La serie House of Cards (2013-) constituye no sólo un espléndido trabajo producido para la televisión, sino que además ofrece una muy cruda radiografía del Establishment y el american way of life, al menos tal y como es percibido y registrado en nuestros días por la industria y los medios de entretenimiento, en general. La teleserie ha sido emitida por las pantallas durante cuatro temporadas, con grandes elogios por parte de la crítica del ramo y una buena acogida por parte del público. Está prevista la emisión de la quinta entrega para enero de 2017.


El cotejo y la contrastación, en cuanto a temática, con otros productos próximos a éste (drama político con sede y base de operaciones en la Casa Blanca) son inevitables, y no por ello menos informativos y reveladores. En ese sentido, es habitual destacar la diferente mirada y el distinto tratamiento del asunto que caracterizan a la serie El ala oeste de la Casa Blanca (The West Wing, 1999-2006), complacientes, amables y aun autosatisfechas, frente a la dureza y la crudeza, cuando no la acritud y la hiel, sin concesión ni enmienda alguna, que segrega el célebre juego de naipes protagonizado, al frente del reparto, por Kevin Spacey y Robin Wright en los roles interpretativos de Presidente de los Estados Unidos y Primera Dama, respectivamente. ¿Espejos que reflejan el rostro de quien se mira a sí mismo según el momento y la ocasión?

Observo, con todo, un destacable elemento común. En los dos casos señalados —de hecho, en la práctica totalidad de películas y series de televisión que centran la trama en la White House —, la administración que rige en la mandataria mansión nívea pertenece al partido Demócrata. Seleccionar como personaje central de una película o teleserie a un miembro del partido Republicano queda reservado, por lo general, para los biopics (biográficos o propagandísticos; por lo general de tono, crítico) y los trabajos de corte histórico (de época), sea a propósito de John Adams, Thomas Jefferson, Abraham Lincoln, Harry Truman, Richard Nixon o George W. Bush, entre los más señalados.

Diríase que para los máximos responsables —financieros y creativos— del subgénero que refiero, se da por hecho que los protagonistas que deben encarnar las vicisitudes de la Casa Blanca han de ser demócratas (por razón de ética y estética, y tal vez también, ay, de política), aunque ello conlleve una feroz crítica (como ocurre, justamente, en House of Cards). Lo cual haría de ellos, por mor de la imaginación creadora audiovisual, propietarios en vez de inquilinos.

PODER ABSOLUTO (ABSOLUTE POWER, 1996)

★ ★ ★ ★

- [Enunciado]: Transcribe sin cambios el fragmento del texto sobre House of Cards que va desde "Diríase que para" hasta "vez de inquilinos.", ambos incluidos.

★ ★ ★ ★

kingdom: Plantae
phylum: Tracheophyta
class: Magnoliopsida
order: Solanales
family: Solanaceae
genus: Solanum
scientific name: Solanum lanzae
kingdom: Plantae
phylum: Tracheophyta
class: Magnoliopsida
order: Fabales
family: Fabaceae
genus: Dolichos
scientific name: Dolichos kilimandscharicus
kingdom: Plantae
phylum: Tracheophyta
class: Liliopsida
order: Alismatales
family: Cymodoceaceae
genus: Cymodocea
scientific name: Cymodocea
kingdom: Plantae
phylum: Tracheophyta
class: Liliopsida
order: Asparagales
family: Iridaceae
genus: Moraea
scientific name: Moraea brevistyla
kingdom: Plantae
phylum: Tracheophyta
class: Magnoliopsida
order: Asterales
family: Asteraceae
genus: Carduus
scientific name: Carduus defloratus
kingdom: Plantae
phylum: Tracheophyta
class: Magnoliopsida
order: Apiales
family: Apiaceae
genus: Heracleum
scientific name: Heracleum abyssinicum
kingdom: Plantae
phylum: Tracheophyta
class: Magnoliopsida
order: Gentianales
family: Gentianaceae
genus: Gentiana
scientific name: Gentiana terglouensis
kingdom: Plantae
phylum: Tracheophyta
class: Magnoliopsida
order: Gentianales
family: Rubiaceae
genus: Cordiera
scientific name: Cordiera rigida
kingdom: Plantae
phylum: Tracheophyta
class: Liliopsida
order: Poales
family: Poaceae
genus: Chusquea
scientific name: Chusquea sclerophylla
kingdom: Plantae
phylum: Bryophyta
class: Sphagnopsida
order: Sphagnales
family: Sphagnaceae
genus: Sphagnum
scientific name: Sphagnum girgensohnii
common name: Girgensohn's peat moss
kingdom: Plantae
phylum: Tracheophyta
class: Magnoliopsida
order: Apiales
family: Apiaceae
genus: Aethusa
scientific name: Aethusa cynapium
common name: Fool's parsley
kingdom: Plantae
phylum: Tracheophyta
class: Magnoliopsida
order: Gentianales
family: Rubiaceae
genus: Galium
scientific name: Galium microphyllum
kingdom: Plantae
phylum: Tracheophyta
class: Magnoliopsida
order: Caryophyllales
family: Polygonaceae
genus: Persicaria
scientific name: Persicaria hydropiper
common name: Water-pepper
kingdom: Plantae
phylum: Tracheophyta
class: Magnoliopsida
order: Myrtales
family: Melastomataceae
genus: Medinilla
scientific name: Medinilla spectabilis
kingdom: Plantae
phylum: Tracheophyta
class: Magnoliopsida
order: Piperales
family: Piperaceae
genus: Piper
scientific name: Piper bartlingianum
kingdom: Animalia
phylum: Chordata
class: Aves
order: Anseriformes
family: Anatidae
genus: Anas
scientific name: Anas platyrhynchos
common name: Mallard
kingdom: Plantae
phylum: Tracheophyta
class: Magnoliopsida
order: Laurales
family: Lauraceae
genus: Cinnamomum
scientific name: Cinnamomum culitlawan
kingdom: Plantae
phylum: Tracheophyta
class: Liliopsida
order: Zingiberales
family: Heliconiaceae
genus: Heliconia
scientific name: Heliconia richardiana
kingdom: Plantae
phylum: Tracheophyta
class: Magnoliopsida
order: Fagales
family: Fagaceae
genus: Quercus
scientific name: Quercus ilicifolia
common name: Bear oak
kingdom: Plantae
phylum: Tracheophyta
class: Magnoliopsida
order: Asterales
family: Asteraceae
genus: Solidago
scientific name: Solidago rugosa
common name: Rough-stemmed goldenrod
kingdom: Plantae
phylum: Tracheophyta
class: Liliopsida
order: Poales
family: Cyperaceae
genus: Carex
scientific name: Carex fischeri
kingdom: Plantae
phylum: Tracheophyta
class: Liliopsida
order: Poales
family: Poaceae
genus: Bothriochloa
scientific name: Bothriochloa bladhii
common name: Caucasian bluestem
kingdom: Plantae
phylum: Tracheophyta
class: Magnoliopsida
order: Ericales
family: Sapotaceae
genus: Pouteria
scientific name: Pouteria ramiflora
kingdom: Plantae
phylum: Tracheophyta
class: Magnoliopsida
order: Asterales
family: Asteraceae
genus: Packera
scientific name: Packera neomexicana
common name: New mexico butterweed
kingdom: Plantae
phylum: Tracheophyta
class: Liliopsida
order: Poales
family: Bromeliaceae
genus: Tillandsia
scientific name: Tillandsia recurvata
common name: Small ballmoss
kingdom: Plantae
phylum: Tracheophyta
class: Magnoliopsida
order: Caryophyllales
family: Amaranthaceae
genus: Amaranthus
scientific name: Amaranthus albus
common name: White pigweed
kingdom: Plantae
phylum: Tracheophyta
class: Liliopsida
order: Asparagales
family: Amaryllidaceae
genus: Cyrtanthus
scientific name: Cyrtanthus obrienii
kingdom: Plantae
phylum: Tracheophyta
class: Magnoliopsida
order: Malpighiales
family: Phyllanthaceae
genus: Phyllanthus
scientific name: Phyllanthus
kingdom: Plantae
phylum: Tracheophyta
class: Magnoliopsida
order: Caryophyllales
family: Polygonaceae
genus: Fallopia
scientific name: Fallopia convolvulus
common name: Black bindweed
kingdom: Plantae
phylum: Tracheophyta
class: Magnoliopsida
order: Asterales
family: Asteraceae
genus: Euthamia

★ ★ ★ ★

- [Respuesta]:
Diríase que para los máximos responsables —financieros y creativos— del subgénero que refiero, se da por hecho que los protagonistas que deben encarnar las vicisitudes de la Casa Blanca han de ser demócratas (por razón de ética y estética, y tal vez también, ay, de política), aunque ello conlleve una feroz crítica (como ocurre, justamente, en House of Cards). Lo cual haría de ellos, por mor de la imaginación creadora audiovisual, propietarios en vez de inquilinos.